SOURCE EXTRACT Start Marker

Phase portrait of $y_2 = y_{20}*exp(\lambda*t)$ $y_1 = y_{10}*exp(\lambda*t)+ y_{20}*t*exp(\lambda*t)$

Question

$y_2 = y_{20}*exp(\lambda*t)$

$y_1 = y_{10}*exp(\lambda*t)+ y_{20}*t*exp(\lambda*t)$

I am struggling to reproduce the diagram corresponding to the equations above.

I have tried to code it in matlab but am unable to do so successfully. Can someone please explain where my code is wrong

thank you

Answer 1

You weren't very far from your objective. You hadn't "nice looking" results because you chose $\lambda >0$ giving divergent curves instead of convergent curves (converging to $0$).

SOURCE EXTRACT End Marker
RECORD EXTRACTS Start Marker

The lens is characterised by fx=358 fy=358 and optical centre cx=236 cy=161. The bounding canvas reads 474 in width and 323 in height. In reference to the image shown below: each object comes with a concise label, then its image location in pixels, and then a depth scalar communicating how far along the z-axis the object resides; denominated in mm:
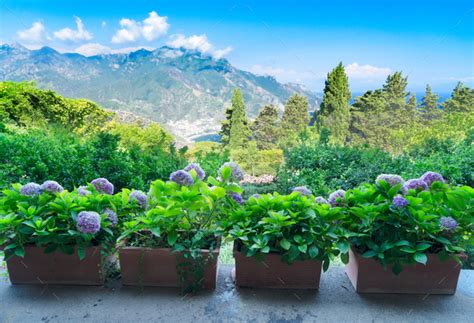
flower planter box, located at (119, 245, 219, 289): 1168
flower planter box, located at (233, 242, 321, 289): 1180
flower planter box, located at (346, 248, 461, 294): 1168
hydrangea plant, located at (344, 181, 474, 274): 1100
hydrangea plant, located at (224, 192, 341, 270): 1104
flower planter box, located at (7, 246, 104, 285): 1189
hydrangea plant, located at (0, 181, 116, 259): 1112
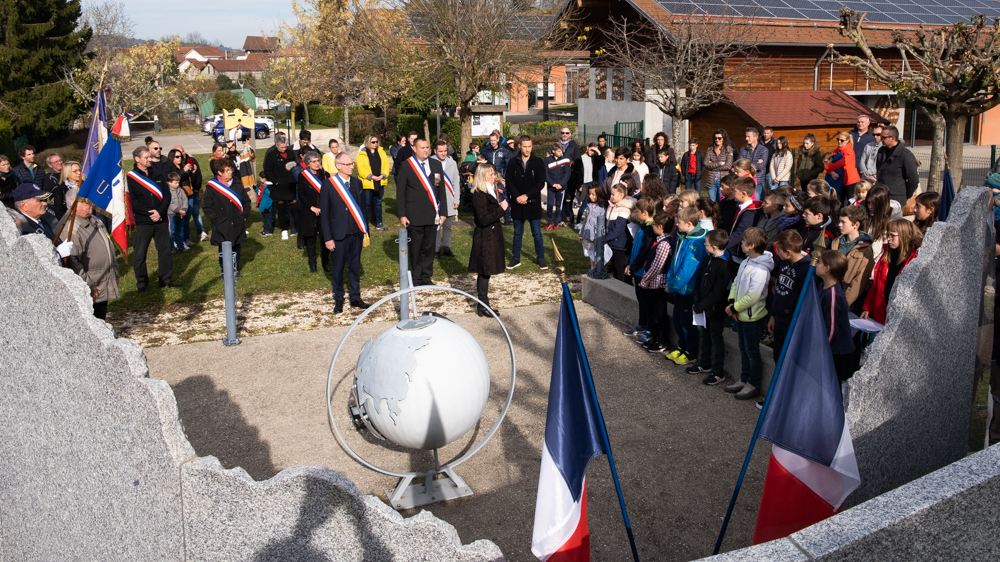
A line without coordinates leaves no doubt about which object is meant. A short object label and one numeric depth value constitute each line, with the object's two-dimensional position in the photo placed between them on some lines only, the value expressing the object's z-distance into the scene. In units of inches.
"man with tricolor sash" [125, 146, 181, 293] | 446.9
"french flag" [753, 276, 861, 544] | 161.2
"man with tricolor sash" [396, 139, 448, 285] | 424.5
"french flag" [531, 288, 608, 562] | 148.5
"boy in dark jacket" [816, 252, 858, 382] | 244.7
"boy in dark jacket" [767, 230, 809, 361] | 259.8
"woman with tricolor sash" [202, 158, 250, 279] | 462.0
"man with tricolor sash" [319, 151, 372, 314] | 395.2
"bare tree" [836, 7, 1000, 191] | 608.4
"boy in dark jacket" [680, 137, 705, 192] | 653.3
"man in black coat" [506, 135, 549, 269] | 502.3
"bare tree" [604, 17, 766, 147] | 801.6
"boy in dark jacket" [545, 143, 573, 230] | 613.0
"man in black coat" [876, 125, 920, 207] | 467.8
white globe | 201.9
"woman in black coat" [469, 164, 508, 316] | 386.3
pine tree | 1374.3
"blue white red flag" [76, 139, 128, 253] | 311.1
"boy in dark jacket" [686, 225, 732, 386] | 288.4
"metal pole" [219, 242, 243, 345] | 358.9
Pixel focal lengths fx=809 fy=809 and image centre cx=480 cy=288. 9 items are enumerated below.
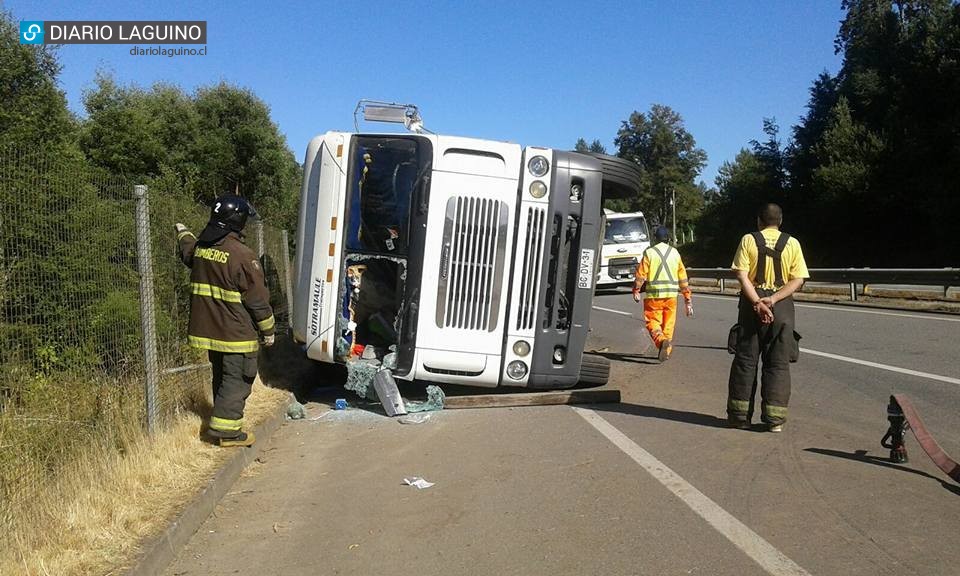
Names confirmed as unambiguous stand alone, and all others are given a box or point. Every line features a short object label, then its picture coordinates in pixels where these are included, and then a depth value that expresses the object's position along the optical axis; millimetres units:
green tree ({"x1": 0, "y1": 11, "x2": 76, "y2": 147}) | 17500
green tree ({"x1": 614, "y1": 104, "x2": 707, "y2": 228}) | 87000
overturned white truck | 7312
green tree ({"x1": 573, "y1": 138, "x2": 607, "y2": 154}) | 119812
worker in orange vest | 10039
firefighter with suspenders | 6324
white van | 24734
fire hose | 5031
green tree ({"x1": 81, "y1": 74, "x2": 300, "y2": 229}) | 23453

RECORD EXTRACTS End Marker

WHAT YOU NEED TO DO: Continue the forum thread on the phase portrait from the end of its last sentence.

RESULT OF THE TASK:
Here is a convenient code :

clear all;close all;hold on;
L=-1;% lambda
t=0:0.1:5;
a=-1;
for b=0:0.2:2 
    plot(a,b,'ob');
    plot((a+b*t).*exp(L*t),b.*exp(L*t),'b');
end;
a=1;
for b=-2:0.2:0 
    plot(a,b,'or');
    plot((a+b*t).*exp(L*t),b.*exp(L*t),'r');
end;

giving the following figure :

The two families of curves have initial points (a,b) represented by little round shapes, with either $a=-1$ or $a=1$.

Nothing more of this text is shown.